• **PASSAGE TO READ**:
* * * *

# Aberdeen trawler A225



## GeorgeT

On this Russian webpage
http://sherif2.livejournal.com/15714.html
there is a photo of what I take to be an Aberdeen trawler, A225.

Direct link to picture: http://www.ljplus.ru/img/s/h/sherif2/033.JPG

Can anyone identify her? The Russian caption claims that it is a post-war photo.


----------



## gil mayes

Could be post WW2. Vessel looks like Strath Class RIVER GARRY (143959), ex John Cope, 12.1918 by Rennie Forrestt Shipbuilding, Engineering & Dry Dock Co Ltd, Wivenhoe (Yd.No.1318). She was registered at Montrose as JOHN COPE (ME115) on 31 Dec 1919 and later as RIVER GARRY; owner Montrose Fishing Co Ltd, Montrose. She was sold to Consols, Grimsby, Montrose registry closed on 3 May 1934 and registered at Grimsby as (GY273) on 8 May 1923. Sold to Aberdeen in 1934 she was registered on 17.12.1934 as (A225) and was requisitioned for war service in Aug 1939; returned to owner on 16 July 1945. During the war she was sold by John Craig to Shields Engineering & Drydock Co Ltd, 'Shields.

* * * *

• **RECORDED DATA**:

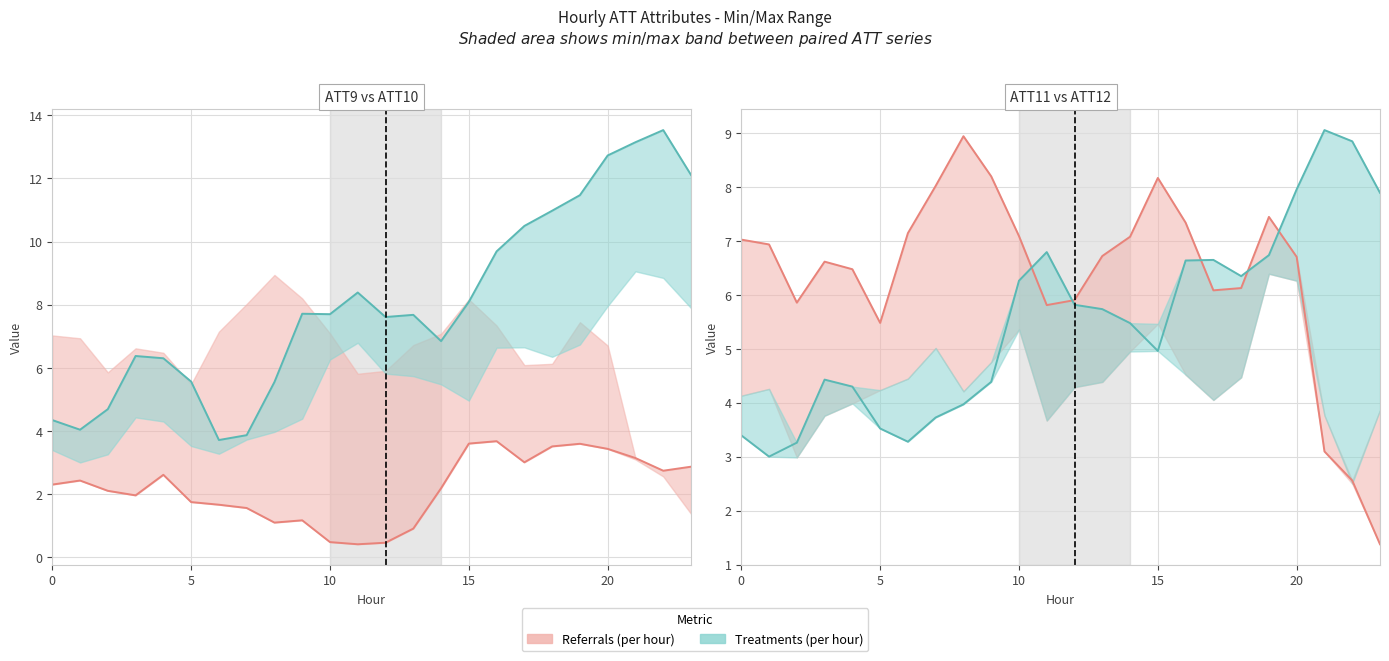

Is this an area chart (filled region under the line)?

No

* * * *

• **EXERCISE INSTRUCTIONS**:
a – In the thread about the Aberdeen trawler A225, on what date was the vessel returned to its owner after war service?
b – Say whether each statement agrees with the thread about the Aberdeen trawler A225, answering yes or no and quoting the deciding words: (i) The Russian caption says the photo was taken after the war. (ii) The vessel was built at Wivenhoe. (iii) The vessel was requisitioned for war service in 1941.
c – Set down everything from "Direct link to" down to "Co Ltd, 'Shields." in the thread about the Aberdeen trawler A225, copying it word for word.

• **ANSWERS BY ITEM NUMBER**:
a – It was returned to its owner on 16 July 1945.

b –
(i) Yes: "The Russian caption claims that it is a post-war photo."
(ii) Yes: "Rennie Forrestt Shipbuilding, Engineering & Dry Dock Co Ltd, Wivenhoe"
(iii) No: "requisitioned for war service in Aug 1939"

c –
Direct link to picture: http://www.ljplus.ru/img/s/h/sherif2/033.JPG

Can anyone identify her? The Russian caption claims that it is a post-war photo.


----------



## gil mayes

Could be post WW2. Vessel looks like Strath Class RIVER GARRY (143959), ex John Cope, 12.1918 by Rennie Forrestt Shipbuilding, Engineering & Dry Dock Co Ltd, Wivenhoe (Yd.No.1318). She was registered at Montrose as JOHN COPE (ME115) on 31 Dec 1919 and later as RIVER GARRY; owner Montrose Fishing Co Ltd, Montrose. She was sold to Consols, Grimsby, Montrose registry closed on 3 May 1934 and registered at Grimsby as (GY273) on 8 May 1923. Sold to Aberdeen in 1934 she was registered on 17.12.1934 as (A225) and was requisitioned for war service in Aug 1939; returned to owner on 16 July 1945. During the war she was sold by John Craig to Shields Engineering & Drydock Co Ltd, 'Shields.